* _The task_
Put all the lines below into a Markdown table with two columns, Row and Line, numbering each row and skipping blank lines. Leave the pictures out.
Records supplied below:
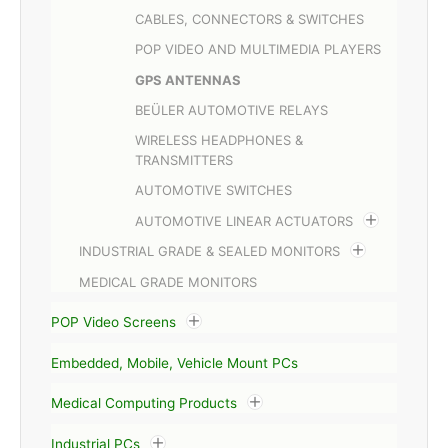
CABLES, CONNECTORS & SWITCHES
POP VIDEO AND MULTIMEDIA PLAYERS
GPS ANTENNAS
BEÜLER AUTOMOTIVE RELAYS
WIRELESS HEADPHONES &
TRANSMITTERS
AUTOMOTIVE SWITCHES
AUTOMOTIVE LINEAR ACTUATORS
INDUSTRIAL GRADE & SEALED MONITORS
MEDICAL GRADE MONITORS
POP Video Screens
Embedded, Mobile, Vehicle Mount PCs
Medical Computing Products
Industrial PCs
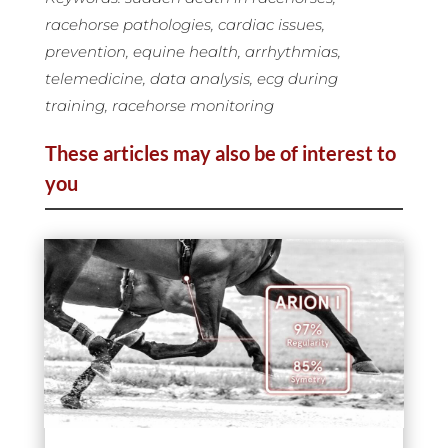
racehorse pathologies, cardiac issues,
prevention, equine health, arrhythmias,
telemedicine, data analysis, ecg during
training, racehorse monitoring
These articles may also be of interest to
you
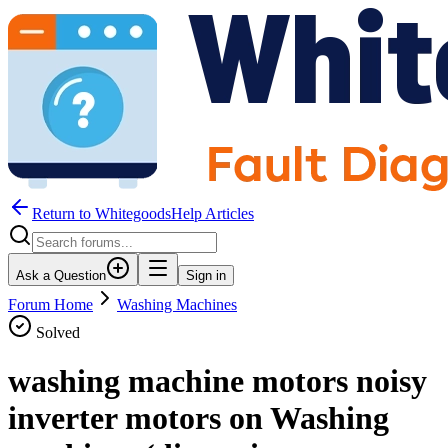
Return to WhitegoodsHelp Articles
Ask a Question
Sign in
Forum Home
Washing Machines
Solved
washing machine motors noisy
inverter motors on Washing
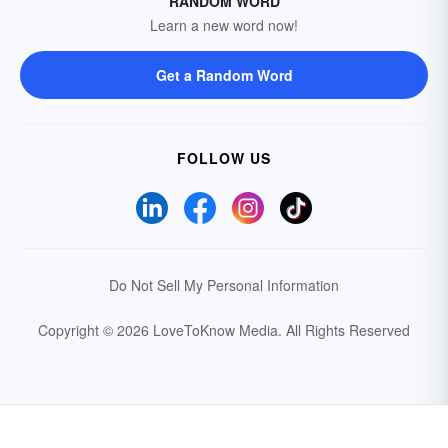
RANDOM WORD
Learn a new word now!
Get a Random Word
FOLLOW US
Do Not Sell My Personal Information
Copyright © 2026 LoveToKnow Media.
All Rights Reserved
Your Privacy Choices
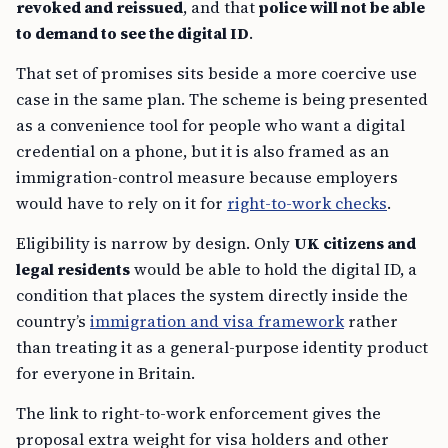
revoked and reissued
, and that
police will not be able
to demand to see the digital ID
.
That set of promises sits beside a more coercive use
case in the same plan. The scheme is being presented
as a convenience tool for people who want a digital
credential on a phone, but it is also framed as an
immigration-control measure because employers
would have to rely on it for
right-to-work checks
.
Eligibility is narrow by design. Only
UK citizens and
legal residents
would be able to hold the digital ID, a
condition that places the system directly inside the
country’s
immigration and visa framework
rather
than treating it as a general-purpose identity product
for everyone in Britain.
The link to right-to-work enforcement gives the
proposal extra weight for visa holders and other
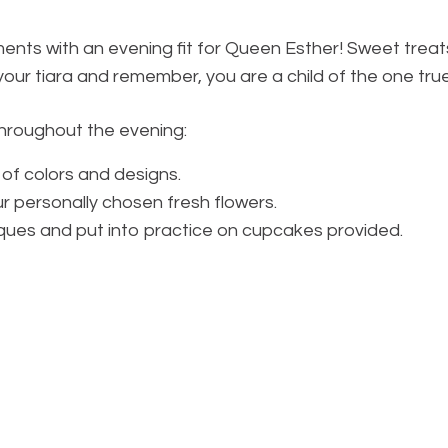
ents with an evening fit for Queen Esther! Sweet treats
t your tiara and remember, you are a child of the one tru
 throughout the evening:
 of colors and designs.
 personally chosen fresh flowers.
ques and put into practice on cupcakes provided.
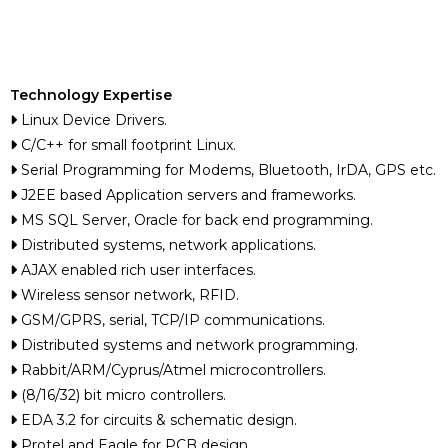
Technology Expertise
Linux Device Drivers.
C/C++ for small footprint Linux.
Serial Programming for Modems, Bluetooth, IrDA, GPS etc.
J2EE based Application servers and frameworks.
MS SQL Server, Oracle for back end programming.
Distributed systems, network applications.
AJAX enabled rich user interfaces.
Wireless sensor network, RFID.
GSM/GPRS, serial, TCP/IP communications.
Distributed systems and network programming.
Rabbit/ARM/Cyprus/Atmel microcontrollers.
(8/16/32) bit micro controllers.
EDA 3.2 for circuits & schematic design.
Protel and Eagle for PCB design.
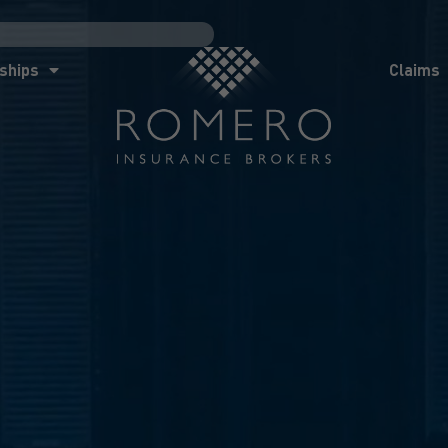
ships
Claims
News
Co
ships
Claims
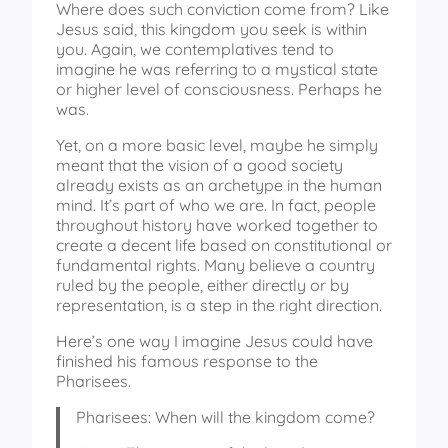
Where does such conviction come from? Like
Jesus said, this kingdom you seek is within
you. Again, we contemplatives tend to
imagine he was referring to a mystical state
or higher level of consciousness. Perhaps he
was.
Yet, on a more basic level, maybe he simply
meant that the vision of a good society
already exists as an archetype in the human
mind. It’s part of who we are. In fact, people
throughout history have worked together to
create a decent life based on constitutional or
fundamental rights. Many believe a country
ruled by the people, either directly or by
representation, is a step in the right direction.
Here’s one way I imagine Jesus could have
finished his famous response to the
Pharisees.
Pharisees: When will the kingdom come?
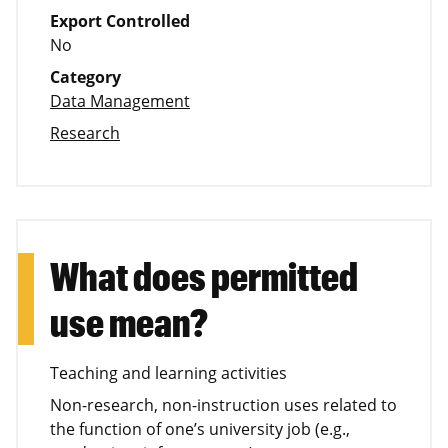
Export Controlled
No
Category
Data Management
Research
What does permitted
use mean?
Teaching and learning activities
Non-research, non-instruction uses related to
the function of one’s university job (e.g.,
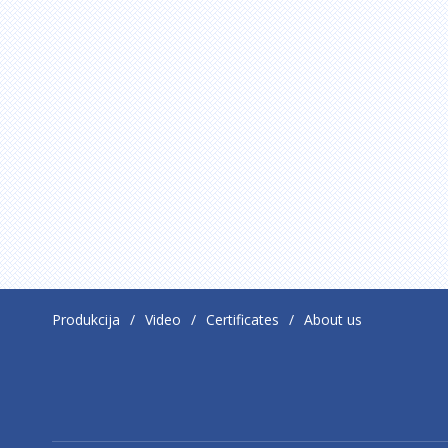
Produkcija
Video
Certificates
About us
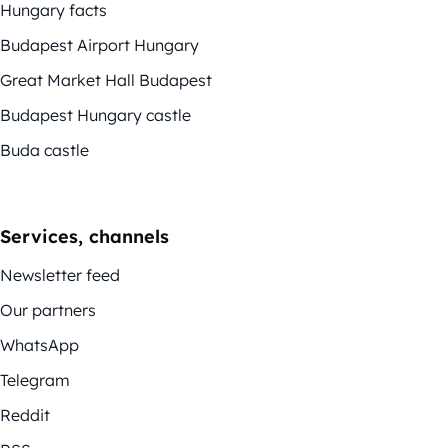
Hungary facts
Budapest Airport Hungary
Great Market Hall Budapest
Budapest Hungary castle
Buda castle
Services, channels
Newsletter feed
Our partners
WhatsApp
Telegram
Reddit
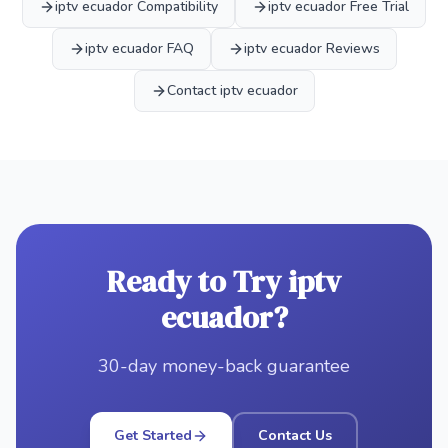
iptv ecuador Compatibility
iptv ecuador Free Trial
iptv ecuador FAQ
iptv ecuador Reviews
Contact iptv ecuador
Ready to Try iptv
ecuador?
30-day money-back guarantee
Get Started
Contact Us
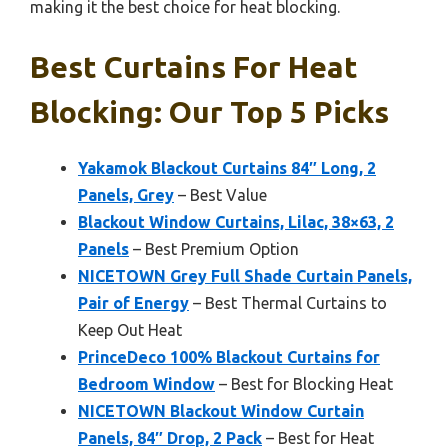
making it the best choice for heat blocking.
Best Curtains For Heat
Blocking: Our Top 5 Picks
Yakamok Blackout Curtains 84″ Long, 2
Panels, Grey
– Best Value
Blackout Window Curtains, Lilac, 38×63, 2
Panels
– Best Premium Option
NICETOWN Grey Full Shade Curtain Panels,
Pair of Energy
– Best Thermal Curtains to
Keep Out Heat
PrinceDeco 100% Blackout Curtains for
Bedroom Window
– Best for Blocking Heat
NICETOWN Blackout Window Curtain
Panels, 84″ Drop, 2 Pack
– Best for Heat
End of Records supplied.
* _Answer section_
| Row | Line |
|---|---|
| 1 | CABLES, CONNECTORS & SWITCHES |
| 2 | POP VIDEO AND MULTIMEDIA PLAYERS |
| 3 | GPS ANTENNAS |
| 4 | BEÜLER AUTOMOTIVE RELAYS |
| 5 | WIRELESS HEADPHONES & |
| 6 | TRANSMITTERS |
| 7 | AUTOMOTIVE SWITCHES |
| 8 | AUTOMOTIVE LINEAR ACTUATORS |
| 9 | INDUSTRIAL GRADE & SEALED MONITORS |
| 10 | MEDICAL GRADE MONITORS |
| 11 | POP Video Screens |
| 12 | Embedded, Mobile, Vehicle Mount PCs |
| 13 | Medical Computing Products |
| 14 | Industrial PCs |
| 15 | racehorse pathologies, cardiac issues, |
| 16 | prevention, equine health, arrhythmias, |
| 17 | telemedicine, data analysis, ecg during |
| 18 | training, racehorse monitoring |
| 19 | These articles may also be of interest to |
| 20 | you |
| 21 | Return to WhitegoodsHelp Articles |
| 22 | Ask a Question |
| 23 | Sign in |
| 24 | Forum Home |
| 25 | Washing Machines |
| 26 | Solved |
| 27 | washing machine motors noisy |
| 28 | inverter motors on Washing |
| 29 | RANDOM WORD |
| 30 | Learn a new word now! |
| 31 | Get a Random Word |
| 32 | FOLLOW US |
| 33 | Do Not Sell My Personal Information |
| 34 | Copyright © 2026 LoveToKnow Media. |
| 35 | All Rights Reserved |
| 36 | Your Privacy Choices |
| 37 | revoked and reissued |
| 38 | , and that |
| 39 | police will not be able |
| 40 | to demand to see the digital ID |
| 41 | . |
| 42 | That set of promises sits beside a more coercive use |
| 43 | case in the same plan. The scheme is being presented |
| 44 | as a convenience tool for people who want a digital |
| 45 | credential on a phone, but it is also framed as an |
| 46 | immigration-control measure because employers |
| 47 | would have to rely on it for |
| 48 | right-to-work checks |
| 49 | . |
| 50 | Eligibility is narrow by design. Only |
| 51 | UK citizens and |
| 52 | legal residents |
| 53 | would be able to hold the digital ID, a |
| 54 | condition that places the system directly inside the |
| 55 | country’s |
| 56 | immigration and visa framework |
| 57 | rather |
| 58 | than treating it as a general-purpose identity product |
| 59 | for everyone in Britain. |
| 60 | The link to right-to-work enforcement gives the |
| 61 | proposal extra weight for visa holders and other |
| 62 | ents with an evening fit for Queen Esther! Sweet treats |
| 63 | t your tiara and remember, you are a child of the one tru |
| 64 |  throughout the evening: |
| 65 |  of colors and designs. |
| 66 |  personally chosen fresh flowers. |
| 67 | ques and put into practice on cupcakes provided. |
| 68 | Technology Expertise |
| 69 | Linux Device Drivers. |
| 70 | C/C++ for small footprint Linux. |
| 71 | Serial Programming for Modems, Bluetooth, IrDA, GPS etc. |
| 72 | J2EE based Application servers and frameworks. |
| 73 | MS SQL Server, Oracle for back end programming. |
| 74 | Distributed systems, network applications. |
| 75 | AJAX enabled rich user interfaces. |
| 76 | Wireless sensor network, RFID. |
| 77 | GSM/GPRS, serial, TCP/IP communications. |
| 78 | Distributed systems and network programming. |
| 79 | Rabbit/ARM/Cyprus/Atmel microcontrollers. |
| 80 | (8/16/32) bit micro controllers. |
| 81 | EDA 3.2 for circuits & schematic design. |
| 82 | Protel and Eagle for PCB design. |
| 83 | ships |
| 84 | Claims |
| 85 | News |
| 86 | Co |
| 87 | ships |
| 88 | Claims |
| 89 | Where does such conviction come from? Like |
| 90 | Jesus said, this kingdom you seek is within |
| 91 | you. Again, we contemplatives tend to |
| 92 | imagine he was referring to a mystical state |
| 93 | or higher level of consciousness. Perhaps he |
| 94 | was. |
| 95 | Yet, on a more basic level, maybe he simply |
| 96 | meant that the vision of a good society |
| 97 | already exists as an archetype in the human |
| 98 | mind. It’s part of who we are. In fact, people |
| 99 | throughout history have worked together to |
| 100 | create a decent life based on constitutional or |
| 101 | fundamental rights. Many believe a country |
| 102 | ruled by the people, either directly or by |
| 103 | representation, is a step in the right direction. |
| 104 | Here’s one way I imagine Jesus could have |
| 105 | finished his famous response to the |
| 106 | Pharisees. |
| 107 | Pharisees: When will the kingdom come? |
| 108 | Export Controlled |
| 109 | No |
| 110 | Category |
| 111 | Data Management |
| 112 | Research |
| 113 | What does permitted |
| 114 | use mean? |
| 115 | Teaching and learning activities |
| 116 | Non-research, non-instruction uses related to |
| 117 | the function of one’s university job (e.g., |
| 118 | Produkcija |
| 119 | Video |
| 120 | Certificates |
| 121 | About us |
| 122 | Hungary facts |
| 123 | Budapest Airport Hungary |
| 124 | Great Market Hall Budapest |
| 125 | Budapest Hungary castle |
| 126 | Buda castle |
| 127 | Services, channels |
| 128 | Newsletter feed |
| 129 | Our partners |
| 130 | WhatsApp |
| 131 | Telegram |
| 132 | Reddit |
| 133 | iptv ecuador Compatibility |
| 134 | iptv ecuador Free Trial |
| 135 | iptv ecuador FAQ |
| 136 | iptv ecuador Reviews |
| 137 | Contact iptv ecuador |
| 138 | Ready to Try iptv |
| 139 | ecuador? |
| 140 | 30-day money-back guarantee |
| 141 | Get Started |
| 142 | Contact Us |
| 143 | making it the best choice for heat blocking. |
| 144 | Best Curtains For Heat |
| 145 | Blocking: Our Top 5 Picks |
| 146 | Yakamok Blackout Curtains 84″ Long, 2 |
| 147 | Panels, Grey |
| 148 | – Best Value |
| 149 | Blackout Window Curtains, Lilac, 38×63, 2 |
| 150 | Panels |
| 151 | – Best Premium Option |
| 152 | NICETOWN Grey Full Shade Curtain Panels, |
| 153 | Pair of Energy |
| 154 | – Best Thermal Curtains to |
| 155 | Keep Out Heat |
| 156 | PrinceDeco 100% Blackout Curtains for |
| 157 | Bedroom Window |
| 158 | – Best for Blocking Heat |
| 159 | NICETOWN Blackout Window Curtain |
| 160 | Panels, 84″ Drop, 2 Pack |
| 161 | – Best for Heat |